AIM OF THE EXERCISE:
Copy the records below word for word, starting at the line that contains "list Susan Morrison-Jones, Ph.D., Chief" and ending at the line that contains "756, 1200, 777]", with both of those lines included.

RECORDS FOR PROCESSING:
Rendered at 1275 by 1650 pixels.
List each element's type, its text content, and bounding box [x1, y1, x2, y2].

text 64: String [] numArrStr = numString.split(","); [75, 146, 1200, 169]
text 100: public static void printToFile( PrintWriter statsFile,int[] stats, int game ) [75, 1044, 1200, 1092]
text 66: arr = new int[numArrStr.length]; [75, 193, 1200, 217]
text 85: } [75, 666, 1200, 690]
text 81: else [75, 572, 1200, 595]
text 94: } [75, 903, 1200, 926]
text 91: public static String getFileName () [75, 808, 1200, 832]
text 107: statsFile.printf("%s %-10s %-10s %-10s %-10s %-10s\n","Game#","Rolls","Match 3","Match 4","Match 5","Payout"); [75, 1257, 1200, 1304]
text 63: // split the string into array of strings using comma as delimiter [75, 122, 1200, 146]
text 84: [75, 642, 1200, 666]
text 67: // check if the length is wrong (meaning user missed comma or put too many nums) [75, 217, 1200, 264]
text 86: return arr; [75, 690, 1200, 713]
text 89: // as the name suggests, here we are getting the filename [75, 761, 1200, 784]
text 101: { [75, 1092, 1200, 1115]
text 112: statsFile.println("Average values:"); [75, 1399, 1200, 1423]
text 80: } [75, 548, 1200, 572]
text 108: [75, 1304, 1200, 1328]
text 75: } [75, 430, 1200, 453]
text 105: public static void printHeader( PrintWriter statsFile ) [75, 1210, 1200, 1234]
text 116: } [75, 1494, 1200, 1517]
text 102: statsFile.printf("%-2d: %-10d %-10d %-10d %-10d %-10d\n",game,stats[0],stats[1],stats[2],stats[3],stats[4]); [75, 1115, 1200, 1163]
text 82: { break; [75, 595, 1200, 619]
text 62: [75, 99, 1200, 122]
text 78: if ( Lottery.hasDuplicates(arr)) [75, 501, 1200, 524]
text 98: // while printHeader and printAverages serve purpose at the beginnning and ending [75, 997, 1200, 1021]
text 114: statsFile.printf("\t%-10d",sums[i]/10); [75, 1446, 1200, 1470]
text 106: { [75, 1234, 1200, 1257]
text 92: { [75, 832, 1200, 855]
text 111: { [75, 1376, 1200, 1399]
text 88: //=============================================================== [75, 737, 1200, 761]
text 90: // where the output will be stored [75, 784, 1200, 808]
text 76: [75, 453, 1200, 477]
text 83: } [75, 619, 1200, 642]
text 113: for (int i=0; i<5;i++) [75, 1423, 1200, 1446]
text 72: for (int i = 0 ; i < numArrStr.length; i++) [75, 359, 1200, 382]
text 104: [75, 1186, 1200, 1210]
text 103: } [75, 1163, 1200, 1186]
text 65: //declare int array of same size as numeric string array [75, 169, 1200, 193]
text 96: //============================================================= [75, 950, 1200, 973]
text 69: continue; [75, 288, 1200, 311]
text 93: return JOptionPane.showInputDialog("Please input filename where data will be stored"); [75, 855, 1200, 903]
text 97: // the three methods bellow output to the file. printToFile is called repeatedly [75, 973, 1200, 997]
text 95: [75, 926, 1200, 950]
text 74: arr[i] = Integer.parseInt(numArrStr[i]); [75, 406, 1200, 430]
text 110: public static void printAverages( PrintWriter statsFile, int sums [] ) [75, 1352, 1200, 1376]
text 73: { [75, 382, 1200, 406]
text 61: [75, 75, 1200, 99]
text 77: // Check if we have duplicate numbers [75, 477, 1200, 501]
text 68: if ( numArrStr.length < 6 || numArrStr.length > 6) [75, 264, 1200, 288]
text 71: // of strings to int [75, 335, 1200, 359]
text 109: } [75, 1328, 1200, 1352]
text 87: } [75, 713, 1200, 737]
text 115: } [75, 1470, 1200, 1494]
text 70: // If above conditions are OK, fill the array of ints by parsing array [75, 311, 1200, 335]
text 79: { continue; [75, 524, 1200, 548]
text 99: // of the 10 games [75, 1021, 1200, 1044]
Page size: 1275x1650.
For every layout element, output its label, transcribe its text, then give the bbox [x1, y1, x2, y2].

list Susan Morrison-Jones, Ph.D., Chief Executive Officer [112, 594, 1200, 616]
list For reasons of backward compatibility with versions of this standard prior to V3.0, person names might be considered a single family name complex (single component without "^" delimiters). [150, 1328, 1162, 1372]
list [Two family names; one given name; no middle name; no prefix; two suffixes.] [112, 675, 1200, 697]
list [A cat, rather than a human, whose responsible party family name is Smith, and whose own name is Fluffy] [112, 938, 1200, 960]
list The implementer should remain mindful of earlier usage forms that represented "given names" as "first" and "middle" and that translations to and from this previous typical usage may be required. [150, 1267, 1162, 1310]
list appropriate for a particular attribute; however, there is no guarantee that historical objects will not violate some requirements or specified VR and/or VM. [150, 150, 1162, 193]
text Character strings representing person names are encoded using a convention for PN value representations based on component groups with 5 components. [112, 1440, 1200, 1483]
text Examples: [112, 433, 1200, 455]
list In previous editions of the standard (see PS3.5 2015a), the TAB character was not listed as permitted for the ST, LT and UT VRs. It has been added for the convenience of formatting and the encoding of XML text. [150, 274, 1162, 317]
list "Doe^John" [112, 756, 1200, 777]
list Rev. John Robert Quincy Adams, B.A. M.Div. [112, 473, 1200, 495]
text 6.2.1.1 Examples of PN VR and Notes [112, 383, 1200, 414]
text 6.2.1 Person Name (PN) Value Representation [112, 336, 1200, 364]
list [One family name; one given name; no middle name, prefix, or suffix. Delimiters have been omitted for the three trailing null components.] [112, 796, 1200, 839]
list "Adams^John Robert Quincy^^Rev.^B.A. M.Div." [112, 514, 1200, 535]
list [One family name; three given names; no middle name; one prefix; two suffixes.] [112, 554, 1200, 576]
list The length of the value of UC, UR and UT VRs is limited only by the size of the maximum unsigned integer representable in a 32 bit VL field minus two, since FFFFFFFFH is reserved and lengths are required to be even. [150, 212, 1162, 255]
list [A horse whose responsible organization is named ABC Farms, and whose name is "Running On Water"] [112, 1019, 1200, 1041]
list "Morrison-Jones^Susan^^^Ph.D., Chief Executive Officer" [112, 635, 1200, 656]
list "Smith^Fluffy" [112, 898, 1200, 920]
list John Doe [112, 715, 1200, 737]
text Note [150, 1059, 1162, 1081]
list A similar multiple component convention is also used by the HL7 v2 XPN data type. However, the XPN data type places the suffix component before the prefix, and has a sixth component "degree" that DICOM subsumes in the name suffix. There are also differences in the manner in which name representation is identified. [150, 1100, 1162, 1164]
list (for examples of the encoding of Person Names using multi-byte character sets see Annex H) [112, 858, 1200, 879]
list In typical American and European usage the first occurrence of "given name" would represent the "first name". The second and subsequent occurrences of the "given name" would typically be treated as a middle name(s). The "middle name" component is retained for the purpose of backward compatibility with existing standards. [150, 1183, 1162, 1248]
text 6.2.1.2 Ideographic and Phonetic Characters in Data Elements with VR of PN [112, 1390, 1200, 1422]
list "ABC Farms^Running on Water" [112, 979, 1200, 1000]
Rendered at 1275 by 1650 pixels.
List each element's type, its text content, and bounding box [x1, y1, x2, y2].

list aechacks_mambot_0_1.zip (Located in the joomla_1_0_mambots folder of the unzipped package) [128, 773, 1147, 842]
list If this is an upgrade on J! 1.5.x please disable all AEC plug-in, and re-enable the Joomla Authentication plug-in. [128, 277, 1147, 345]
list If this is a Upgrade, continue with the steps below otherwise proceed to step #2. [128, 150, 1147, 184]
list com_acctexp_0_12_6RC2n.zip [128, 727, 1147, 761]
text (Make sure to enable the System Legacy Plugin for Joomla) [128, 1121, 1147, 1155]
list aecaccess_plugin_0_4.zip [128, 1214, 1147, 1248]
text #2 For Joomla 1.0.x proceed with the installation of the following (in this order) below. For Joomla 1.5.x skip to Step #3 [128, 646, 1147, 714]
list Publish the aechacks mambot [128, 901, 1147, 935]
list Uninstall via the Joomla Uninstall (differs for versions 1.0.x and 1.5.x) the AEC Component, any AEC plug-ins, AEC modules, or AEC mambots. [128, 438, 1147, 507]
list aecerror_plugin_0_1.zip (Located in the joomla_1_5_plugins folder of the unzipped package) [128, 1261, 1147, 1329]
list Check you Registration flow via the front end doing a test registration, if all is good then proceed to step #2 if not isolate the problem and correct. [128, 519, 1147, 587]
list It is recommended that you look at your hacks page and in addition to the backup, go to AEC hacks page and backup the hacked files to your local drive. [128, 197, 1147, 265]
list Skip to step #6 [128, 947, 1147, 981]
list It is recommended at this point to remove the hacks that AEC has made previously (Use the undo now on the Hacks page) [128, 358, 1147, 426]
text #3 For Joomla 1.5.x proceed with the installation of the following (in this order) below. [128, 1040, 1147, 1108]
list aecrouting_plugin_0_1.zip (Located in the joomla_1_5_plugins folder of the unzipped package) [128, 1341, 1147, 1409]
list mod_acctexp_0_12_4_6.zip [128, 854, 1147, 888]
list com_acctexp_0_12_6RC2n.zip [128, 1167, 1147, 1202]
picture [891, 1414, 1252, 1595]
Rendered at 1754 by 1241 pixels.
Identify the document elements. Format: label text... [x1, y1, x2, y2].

ANSWER FOR THE TASK:
list Susan Morrison-Jones, Ph.D., Chief Executive Officer [112, 594, 1200, 616]
list For reasons of backward compatibility with versions of this standard prior to V3.0, person names might be considered a single family name complex (single component without "^" delimiters). [150, 1328, 1162, 1372]
list [Two family names; one given name; no middle name; no prefix; two suffixes.] [112, 675, 1200, 697]
list [A cat, rather than a human, whose responsible party family name is Smith, and whose own name is Fluffy] [112, 938, 1200, 960]
list The implementer should remain mindful of earlier usage forms that represented "given names" as "first" and "middle" and that translations to and from this previous typical usage may be required. [150, 1267, 1162, 1310]
list appropriate for a particular attribute; however, there is no guarantee that historical objects will not violate some requirements or specified VR and/or VM. [150, 150, 1162, 193]
text Character strings representing person names are encoded using a convention for PN value representations based on component groups with 5 components. [112, 1440, 1200, 1483]
text Examples: [112, 433, 1200, 455]
list In previous editions of the standard (see PS3.5 2015a), the TAB character was not listed as permitted for the ST, LT and UT VRs. It has been added for the convenience of formatting and the encoding of XML text. [150, 274, 1162, 317]
list "Doe^John" [112, 756, 1200, 777]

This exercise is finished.